OK!: You kind of get to relive your single days through Will, what do you like about playing him?
David Walton: It’s really fun playing someone with no responsibilities who can kind of do anything he wants when he wants, can say kind of anything. He has that truth-telling disease where he’s not really worried whether someone is going to like him or not. I think what’s most fun is playing someone who’s sort of selfish and in a lot of ways unlikeable but there’s this really big heart underneath it that you get little glimpses of.
OK!: What have been your favorite scenes to film?
DW: There’s a scene coming up where I find out Minnie Driver’s character, Fiona, who is Marcus' mom, hasn’t taught him about the birds and the bees, and I find it to be very late so I do the talking and maybe I overdo it a little bit. But it was such an interesting thing that’s happening because it's this growing up story. It’s this family forming. Me and Minnie Driver don’t even know it’s forming but I start really caring about this kid and kind of become this father figure. But Ben (Stockham), the real kid, is growing up, too, and here we have a birds and the bees episode and it’s dealing with subject matter that hasn’t even been dealt with in his life. So there’s this weird existential thing happening where I’m in the scene talking to the character but I’m also kind of talking to Ben as well.

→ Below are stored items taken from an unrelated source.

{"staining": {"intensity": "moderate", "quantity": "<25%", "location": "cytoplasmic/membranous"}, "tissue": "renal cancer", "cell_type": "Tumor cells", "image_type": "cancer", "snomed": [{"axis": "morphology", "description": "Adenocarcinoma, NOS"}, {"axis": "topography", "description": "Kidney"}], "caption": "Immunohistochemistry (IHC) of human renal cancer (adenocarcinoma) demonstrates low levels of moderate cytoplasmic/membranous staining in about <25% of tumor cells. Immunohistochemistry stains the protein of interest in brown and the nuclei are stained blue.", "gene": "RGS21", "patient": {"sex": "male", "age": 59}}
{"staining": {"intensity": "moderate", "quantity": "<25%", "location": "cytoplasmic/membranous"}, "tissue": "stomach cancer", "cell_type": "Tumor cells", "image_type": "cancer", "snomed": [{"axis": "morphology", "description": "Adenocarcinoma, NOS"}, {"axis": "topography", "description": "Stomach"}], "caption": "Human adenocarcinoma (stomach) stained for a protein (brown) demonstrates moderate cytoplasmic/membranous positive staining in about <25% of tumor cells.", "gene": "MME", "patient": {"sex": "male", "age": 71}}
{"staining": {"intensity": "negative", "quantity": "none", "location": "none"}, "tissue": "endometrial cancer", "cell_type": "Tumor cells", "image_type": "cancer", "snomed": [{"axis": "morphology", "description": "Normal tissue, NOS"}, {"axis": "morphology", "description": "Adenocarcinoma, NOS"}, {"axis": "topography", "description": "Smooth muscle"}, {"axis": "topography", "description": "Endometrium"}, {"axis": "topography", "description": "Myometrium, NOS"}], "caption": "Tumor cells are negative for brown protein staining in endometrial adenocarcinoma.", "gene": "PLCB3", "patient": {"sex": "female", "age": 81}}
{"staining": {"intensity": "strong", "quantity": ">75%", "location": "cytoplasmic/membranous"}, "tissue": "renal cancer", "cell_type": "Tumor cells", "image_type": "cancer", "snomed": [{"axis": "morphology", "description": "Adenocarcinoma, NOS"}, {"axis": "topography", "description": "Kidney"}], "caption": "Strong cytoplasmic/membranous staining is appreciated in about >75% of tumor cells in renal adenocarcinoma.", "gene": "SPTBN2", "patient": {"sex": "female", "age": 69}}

He’s growing up on the show and then in real life he’s growing up at the same time.
OK!: Do you feel like this character is influencing the way you approach your own kids?
DW: I always wonder if I had done this role when I didn’t have kids…does loving my kids so much seep into how I’m talking to Ben in the scenes. Will doesn’t understand kids and that’s part of what makes it funny with him interacting with Marcus. But part of that is also not talking to a kid like they’re a kid. I’m not simplifying things and if you get mad, you get mad, just like when you get mad at your friends. I wonder if because I love my kids so much if I’m getting too soft on Marcus. I think in the end it’s a story about this unlikely family forming and by episode eight it’s very clear how much I care about this kid. I think me having kids is helpful. It opens up a new little area of your heart.
OK!: What’s been your funniest moment in parenting recently?
DW: There are two things. Now my daughter is old enough that when someone passes gas she says, “Toot.” You think you’re alone and you forget and maybe you’re in the playroom and something happens and you just hear her say, “Toot.” And you’re like, “That’s right, I did just do that, thank you.” Or the other one is she has a cold and I was just making breakfast and heard her sneeze but I kept washing the dishes. I looked over and it looked like something had exploded on her face. She’s just sitting there looking up at me not wiping it off. It looked like she got slimed in a Nickelodeon show. You just start laughing. She has no idea what just happened.